Monday, January 29, 2007

Conservative ads to bypass Liberal dominated press

The Conservative party has prepared a series of television ads aimed at exposing new Liberal party leader Stéphane Dion's weaknesses. The Conservatives say that the ads are intended to bypass the mainstream media who have been giving Dion a free ride. They're based on Dion's and other prominent Liberals' own words; and when compared with the Liberals' blatant fearmongering attacks aired during the last election, the Conservative ads are downright gentle, not to mention truthful.

See the ads and discussion at the Western Standard Magazine's The Shotgun blog. Or view them below:





Sunday, January 28, 2007

Harper - green crusader

In today's Victoria Times Colonist witty columnist Jack Knox skewered Stephen Harper's green conversion. I couldn't resist commenting:

Hello Jack,

Ref your column today,
'Harper turns into green crusader'. Very true, up to a point.

One record not mentioned in your column or in other coverage of climate and weather is the record breaking, massively successful environmental propaganda campaign. It’s the explanation for the sharp turn-around in public opinion. David Suzuki must be grinning from ear to ear.

════════

Work item. Write the next part of the blog text on Canadian politics, starting after its final sentence. The records that come next are separate material and have no connection to the blog text on Canadian politics.

Provided data.

════════

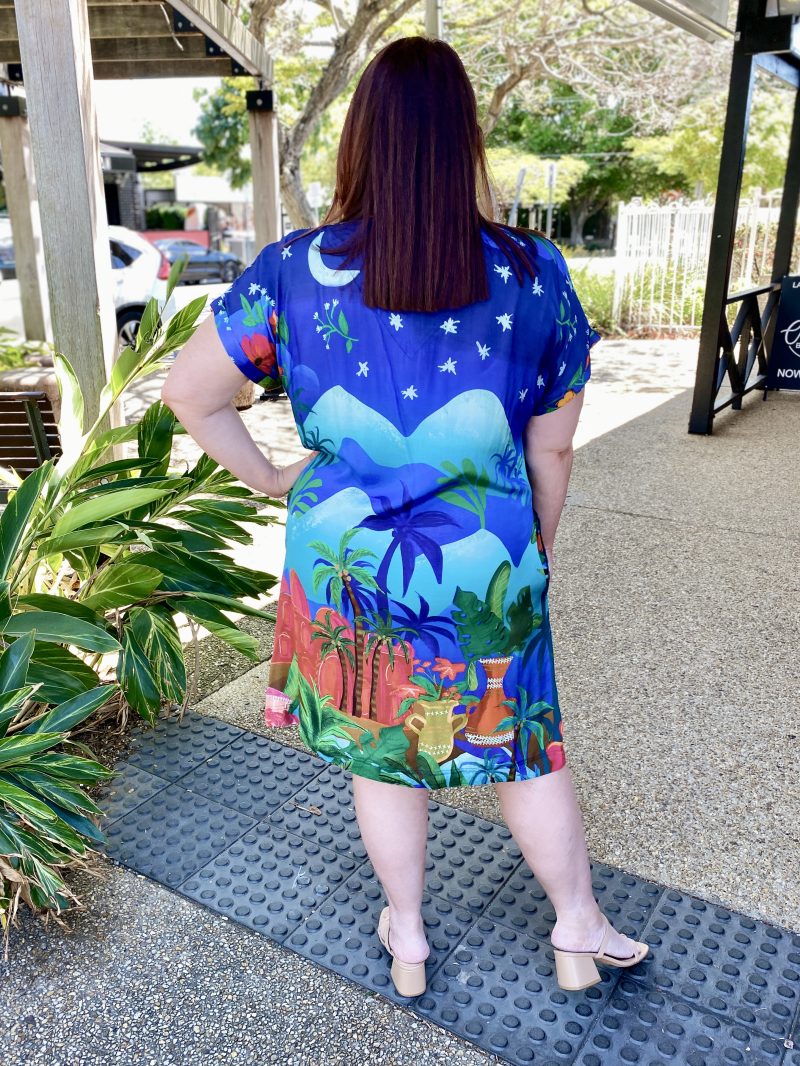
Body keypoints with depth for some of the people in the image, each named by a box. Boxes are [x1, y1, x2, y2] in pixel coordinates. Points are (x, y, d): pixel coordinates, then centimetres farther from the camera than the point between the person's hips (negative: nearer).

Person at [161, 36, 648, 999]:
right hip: (488, 572, 0)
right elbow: (552, 451, -3)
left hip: (348, 567, 1)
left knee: (379, 753, 21)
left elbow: (187, 393, -3)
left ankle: (406, 939, 43)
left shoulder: (294, 273, -11)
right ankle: (579, 933, 42)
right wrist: (539, 549, 13)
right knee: (527, 748, 20)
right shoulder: (534, 275, -11)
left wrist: (268, 477, 9)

════════

Answer space.
Combine an unusually warm start to winter in central Canada, wet, windy weather in BC, Al Gore’s scary ‘truth’-stretching movie and other environmentalist hysterics with relentless news, weather and talk show coverage explicitly or implicitly linking every weather event and non-event with "climate" change. I’ve never seen so many red screens on The Weather Channel declaring "severe" weather alerts - most with laughably weak justification. And trees down in Stanley Park! Heck, we haven’t seen that since that other great ‘climate change’ event, Hurricane Frieda in 1962.

But, sigh, massive propaganda surely affects polls; and polls surely affect politicians. So I guess I should be looking for ways to protect myself, not from the effects of climate change, but from the effects of climate change
hysteria on the economy. And the irony is, even if Suzuki’s dream were to come true and Canada’s green house gas emissions were stopped entirely (along with the economy), the effect on global climate would be .... somewhere between zero and unmeasurable. But don’t tell anyone!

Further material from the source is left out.